With Congress showing no signs of pulling out of its nosedive over the next fiscal precipice, people are starting to sort out exactly what will happen if the automatic budget cuts are triggered on March 1.

Among the items on the federal sequestration hit list is a Pentagon program that spends tens of millions of dollars a year on recruitment and “goodwill” for a couple branches of the military.

Sounds like a classic pork-barrel project ripe for slashing, right? Well, not so fast. One community’s pork may be another town’s gravy.

The line-item in question pays for the Navy’s Blue Angels, who, for more than six decades, have been dazzling audiences around the world — including Oregon — with their aerial acrobatics.

The Navy isn’t alone. The Air Force has its Thunderbirds (with a similar pricetag) and the Army has its Golden Knights.

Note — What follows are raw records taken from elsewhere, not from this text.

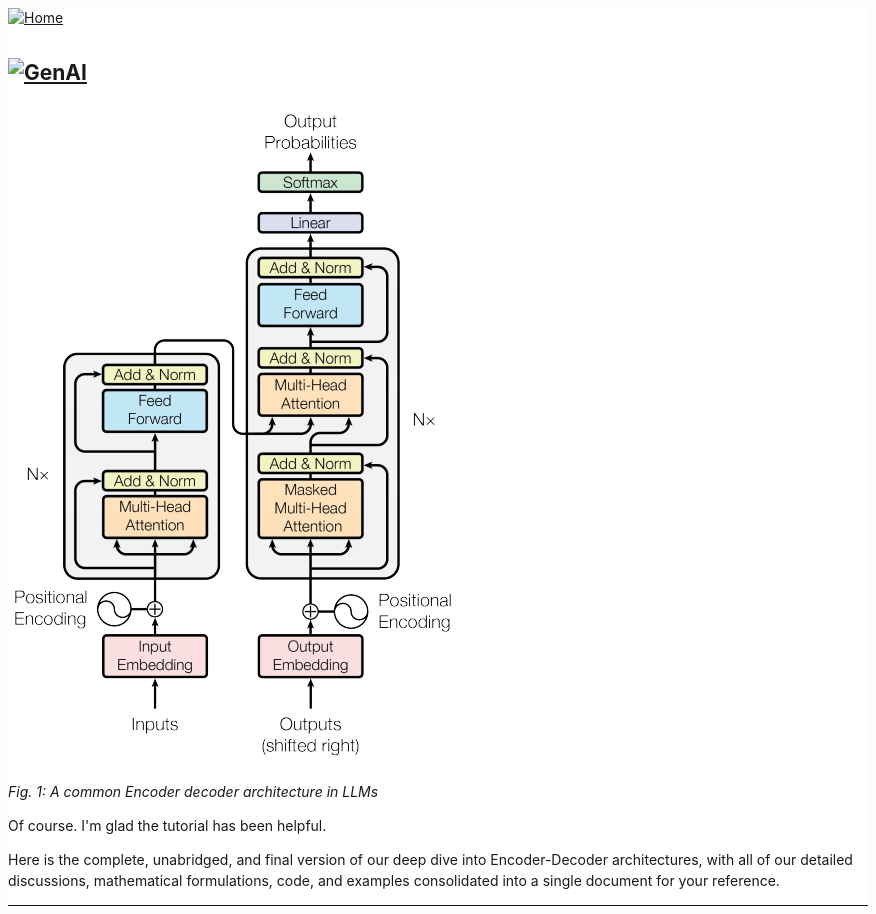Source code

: [![Home](https://img.shields.io/badge/Home-Click%20Here-blue?style=flat&logo=homeadvisor&logoColor=white)](../../)

## [![GenAI](https://img.shields.io/badge/GenAI-Selected_Topics_in_Generative_AI-green?style=for-the-badge&logo=github)](../../main_page/GenAI)

![image](../../images/Encoder-Decoder.png)

*Fig. 1: A common Encoder decoder architecture in LLMs*


Of course. I'm glad the tutorial has been helpful.

Here is the complete, unabridged, and final version of our deep dive into Encoder-Decoder architectures, with all of our detailed discussions, mathematical formulations, code, and examples consolidated into a single document for your reference.

-----
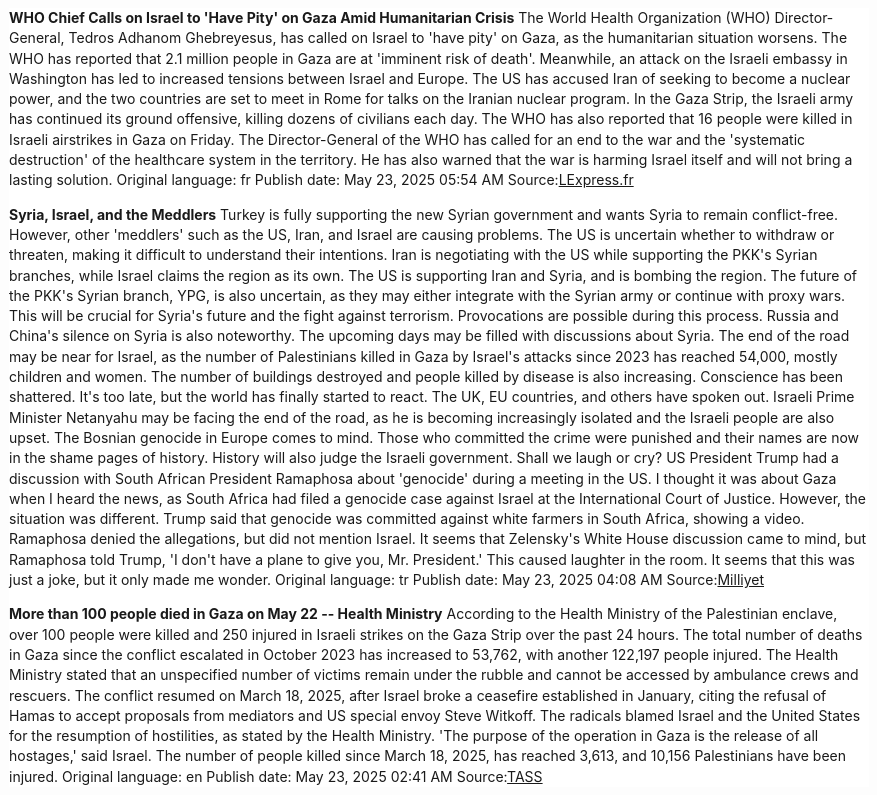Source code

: **WHO Chief Calls on Israel to 'Have Pity' on Gaza Amid Humanitarian Crisis**
The World Health Organization (WHO) Director-General, Tedros Adhanom Ghebreyesus, has called on Israel to 'have pity' on Gaza, as the humanitarian situation worsens. The WHO has reported that 2.1 million people in Gaza are at 'imminent risk of death'. Meanwhile, an attack on the Israeli embassy in Washington has led to increased tensions between Israel and Europe. The US has accused Iran of seeking to become a nuclear power, and the two countries are set to meet in Rome for talks on the Iranian nuclear program. In the Gaza Strip, the Israeli army has continued its ground offensive, killing dozens of civilians each day. The WHO has also reported that 16 people were killed in Israeli airstrikes in Gaza on Friday. The Director-General of the WHO has called for an end to the war and the 'systematic destruction' of the healthcare system in the territory. He has also warned that the war is harming Israel itself and will not bring a lasting solution.
Original language: fr
Publish date: May 23, 2025 05:54 AM
Source:[LExpress.fr](https://www.lexpress.fr/monde/proche-moyen-orient/guerre-a-gaza-le-chef-de-loms-exhorte-israel-a-avoir-pitie-GOREUOGUG5FQRDMABNQEWXASBA/)

**Syria, Israel, and the Meddlers**
Turkey is fully supporting the new Syrian government and wants Syria to remain conflict-free. However, other 'meddlers' such as the US, Iran, and Israel are causing problems. The US is uncertain whether to withdraw or threaten, making it difficult to understand their intentions. Iran is negotiating with the US while supporting the PKK's Syrian branches, while Israel claims the region as its own. The US is supporting Iran and Syria, and is bombing the region. The future of the PKK's Syrian branch, YPG, is also uncertain, as they may either integrate with the Syrian army or continue with proxy wars. This will be crucial for Syria's future and the fight against terrorism. Provocations are possible during this process. Russia and China's silence on Syria is also noteworthy. The upcoming days may be filled with discussions about Syria. The end of the road may be near for Israel, as the number of Palestinians killed in Gaza by Israel's attacks since 2023 has reached 54,000, mostly children and women. The number of buildings destroyed and people killed by disease is also increasing. Conscience has been shattered. It's too late, but the world has finally started to react. The UK, EU countries, and others have spoken out. Israeli Prime Minister Netanyahu may be facing the end of the road, as he is becoming increasingly isolated and the Israeli people are also upset. The Bosnian genocide in Europe comes to mind. Those who committed the crime were punished and their names are now in the shame pages of history. History will also judge the Israeli government. Shall we laugh or cry? US President Trump had a discussion with South African President Ramaphosa about 'genocide' during a meeting in the US. I thought it was about Gaza when I heard the news, as South Africa had filed a genocide case against Israel at the International Court of Justice. However, the situation was different. Trump said that genocide was committed against white farmers in South Africa, showing a video. Ramaphosa denied the allegations, but did not mention Israel. It seems that Zelensky's White House discussion came to mind, but Ramaphosa told Trump, 'I don't have a plane to give you, Mr. President.' This caused laughter in the room. It seems that this was just a joke, but it only made me wonder.
Original language: tr
Publish date: May 23, 2025 04:08 AM
Source:[Milliyet](https://www.milliyet.com.tr/yazarlar/abdullah-karakus/suriye-israil-ve-karistiricilar-7376607)

**More than 100 people died in Gaza on May 22  --  Health Ministry**
According to the Health Ministry of the Palestinian enclave, over 100 people were killed and 250 injured in Israeli strikes on the Gaza Strip over the past 24 hours. The total number of deaths in Gaza since the conflict escalated in October 2023 has increased to 53,762, with another 122,197 people injured. The Health Ministry stated that an unspecified number of victims remain under the rubble and cannot be accessed by ambulance crews and rescuers. The conflict resumed on March 18, 2025, after Israel broke a ceasefire established in January, citing the refusal of Hamas to accept proposals from mediators and US special envoy Steve Witkoff. The radicals blamed Israel and the United States for the resumption of hostilities, as stated by the Health Ministry. 'The purpose of the operation in Gaza is the release of all hostages,' said Israel. The number of people killed since March 18, 2025, has reached 3,613, and 10,156 Palestinians have been injured.
Original language: en
Publish date: May 23, 2025 02:41 AM
Source:[TASS](https://tass.com/world/1962257)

The Pentagon uses these highly trained military men and women to promote the various branches of the service, sending them to air shows and other public gatherings around the country where, for a nominal performance fee, they draw tens of thousands of people.

But the Blue Angels are the biggest draw of them all and one of their scheduled stops this year is the Oregon International Air Show, where organizers are so pumped by the return of the squadron’s F/A-18 fighter jets (they were here in 2007) that they mention them in the show’s recorded phone message.

Air show president Judy Willey says she’s optimistic that even if the automatic cuts are triggered on March 1, Congress will be able to restore some of the programs well before Hillsboro hosts the show in late July. And, even if the Angels are grounded, the show — a signature event for the region — will go on.

But the larger question remains: Should the Blue Angels (and Thunderbirds and Golden Knights) be spared the budget axe?

One the one hand, military officials say their stunt pilots and jumpers are a key recruiting tool, but the Navy can’t offer any specific numbers about how many men and women sign up after seeing the blue and gold jets perform breathtaking maneuvers overhead.

On the other hand, we know that the squadrons do have some recruitment value. What’s less often discussed is that many of the six dozen shows that book the Blue Angels each year are community events which have tangible and intangible value.

The Oregon Air Show (which is set to pay $12,000 for the Blue Angels this year) raises money for charity. After last year’s show, which featured the Thunderbirds, more than 50 non-profit groups, including the Hillsboro Community Foundation, Bag&Baggage Productions, the Hillsboro Tuesday Marketplace, the Washington County Museum and the Hillsboro Library Foundation, shared in $78,000 of Air Show grants.

So, is the public well-served by its $20 million-a-year investment in the Blue Angels?

We’ll leave that up to members of Congress, who — thanks to sequestration — are looking at more than a half-trillion dollars in Pentagon budget cuts over the next 10 years, matched by the same cuts to domestic programs.

After years of putting off tough decisions about spending on popular programs, Congress now may be forced to actually debate their merits.

We’d love to see the Blue Angels streak across the Washington County sky this summer. We also, however, now have a better sense that they don’t come cheap.

Faced with $1 trillion in cuts, the Blue Angels’ $20 million line item won’t make or break the national budget. But it does serve as an important reminder that something that looks like wasteful spending from one vantage point may be viewed as a smart community investment somewhere else.